The company's former CEO, Marvin Ellison, who's now chief executive of Lowe's, brought back appliances in 2016 after the retailer had spent more than three decades focusing primarily on soft goods like apparel. He saw an opportunity to get into the business as Sears, which has now filed for bankruptcy, was steadily losing market share.
J.C. Penney said in a blog post Wednesday that it will no longer sell major appliances in its stores starting Feb. 28 "in order to better meet customer expectations, improve financial performance and drive profitable growth."
The company also said that furniture is soon only going to be available online and in select stores in Puerto Rico.
It plans to use excess space in stores, moving forward, to focus on its "legacy" categories like apparel and certain home furnishings like curtains and bedding, which it calls out as "higher margin opportunities."
J.C. Penney shares were last down more than 2 percent on the news, bringing the stock to around $1.30.The shares fell below $1 for the first time in December as its outlook appeared bleaker after the holiday shopping season.
Even with Sears shutting hundreds of stores, which some analysts said would benefit J.C. Penney, the retailer is still fighting to turn itself around. Within the apparel category, it's been dealing with too much inventory that needs to be discounted in order to make way for new styles. That's weighed on profit margins.
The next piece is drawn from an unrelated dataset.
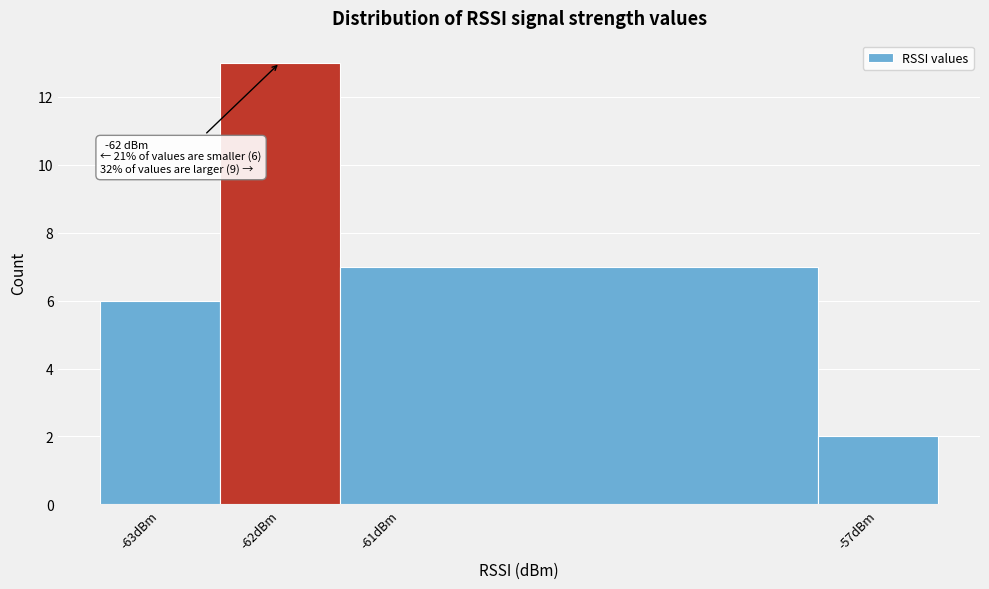

Which range on the x-axis has the tallest bar?

-62.5 to -61.5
J.C. Penney also still has more than 800 locations across the U.S. today, which is arguably too much real estate, as more purchases are being made online.
J.C. Penney said it will provide more details about its decision to get out of the home appliance business when it reports earnings Feb. 28. That's also when the retailer is supposed to offer details on additional store closures, which many analysts are already anticipating, in addition to the three stores J.C. Penney plans to shut this spring, and the same day it will stop selling appliances.